- [What to work on]: Copy out the data below, renaming every "scientific name" to "binomial name" and leaving everything else as it is.

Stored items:
************

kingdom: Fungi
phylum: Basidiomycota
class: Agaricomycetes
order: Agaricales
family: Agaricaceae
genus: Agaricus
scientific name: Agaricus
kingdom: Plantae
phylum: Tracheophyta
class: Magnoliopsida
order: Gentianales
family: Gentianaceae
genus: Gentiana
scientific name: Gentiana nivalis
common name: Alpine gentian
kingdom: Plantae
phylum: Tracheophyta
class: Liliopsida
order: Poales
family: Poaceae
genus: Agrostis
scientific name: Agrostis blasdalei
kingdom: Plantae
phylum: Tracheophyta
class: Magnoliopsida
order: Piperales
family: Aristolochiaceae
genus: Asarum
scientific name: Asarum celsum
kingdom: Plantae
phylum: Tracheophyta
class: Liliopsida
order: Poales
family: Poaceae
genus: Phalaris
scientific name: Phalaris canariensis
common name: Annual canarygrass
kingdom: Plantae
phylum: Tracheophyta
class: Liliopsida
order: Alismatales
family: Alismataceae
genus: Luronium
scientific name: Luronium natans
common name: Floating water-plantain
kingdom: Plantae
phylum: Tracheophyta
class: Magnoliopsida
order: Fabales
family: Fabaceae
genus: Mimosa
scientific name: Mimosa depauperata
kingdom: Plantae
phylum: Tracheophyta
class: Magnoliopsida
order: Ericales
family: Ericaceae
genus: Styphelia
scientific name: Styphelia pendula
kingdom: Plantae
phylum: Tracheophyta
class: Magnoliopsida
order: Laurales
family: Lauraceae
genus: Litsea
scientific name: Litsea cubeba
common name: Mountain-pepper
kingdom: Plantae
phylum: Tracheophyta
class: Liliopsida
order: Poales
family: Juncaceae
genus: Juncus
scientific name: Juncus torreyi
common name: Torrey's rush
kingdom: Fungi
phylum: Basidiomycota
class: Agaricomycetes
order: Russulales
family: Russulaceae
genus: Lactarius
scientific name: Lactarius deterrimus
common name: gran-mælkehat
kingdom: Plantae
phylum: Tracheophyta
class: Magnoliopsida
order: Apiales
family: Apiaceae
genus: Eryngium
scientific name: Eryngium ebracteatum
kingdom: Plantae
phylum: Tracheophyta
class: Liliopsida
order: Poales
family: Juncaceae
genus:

************

- [Task solution]:
kingdom: Fungi
phylum: Basidiomycota
class: Agaricomycetes
order: Agaricales
family: Agaricaceae
genus: Agaricus
binomial name: Agaricus
kingdom: Plantae
phylum: Tracheophyta
class: Magnoliopsida
order: Gentianales
family: Gentianaceae
genus: Gentiana
binomial name: Gentiana nivalis
common name: Alpine gentian
kingdom: Plantae
phylum: Tracheophyta
class: Liliopsida
order: Poales
family: Poaceae
genus: Agrostis
binomial name: Agrostis blasdalei
kingdom: Plantae
phylum: Tracheophyta
class: Magnoliopsida
order: Piperales
family: Aristolochiaceae
genus: Asarum
binomial name: Asarum celsum
kingdom: Plantae
phylum: Tracheophyta
class: Liliopsida
order: Poales
family: Poaceae
genus: Phalaris
binomial name: Phalaris canariensis
common name: Annual canarygrass
kingdom: Plantae
phylum: Tracheophyta
class: Liliopsida
order: Alismatales
family: Alismataceae
genus: Luronium
binomial name: Luronium natans
common name: Floating water-plantain
kingdom: Plantae
phylum: Tracheophyta
class: Magnoliopsida
order: Fabales
family: Fabaceae
genus: Mimosa
binomial name: Mimosa depauperata
kingdom: Plantae
phylum: Tracheophyta
class: Magnoliopsida
order: Ericales
family: Ericaceae
genus: Styphelia
binomial name: Styphelia pendula
kingdom: Plantae
phylum: Tracheophyta
class: Magnoliopsida
order: Laurales
family: Lauraceae
genus: Litsea
binomial name: Litsea cubeba
common name: Mountain-pepper
kingdom: Plantae
phylum: Tracheophyta
class: Liliopsida
order: Poales
family: Juncaceae
genus: Juncus
binomial name: Juncus torreyi
common name: Torrey's rush
kingdom: Fungi
phylum: Basidiomycota
class: Agaricomycetes
order: Russulales
family: Russulaceae
genus: Lactarius
binomial name: Lactarius deterrimus
common name: gran-mælkehat
kingdom: Plantae
phylum: Tracheophyta
class: Magnoliopsida
order: Apiales
family: Apiaceae
genus: Eryngium
binomial name: Eryngium ebracteatum
kingdom: Plantae
phylum: Tracheophyta
class: Liliopsida
order: Poales
family: Juncaceae
genus:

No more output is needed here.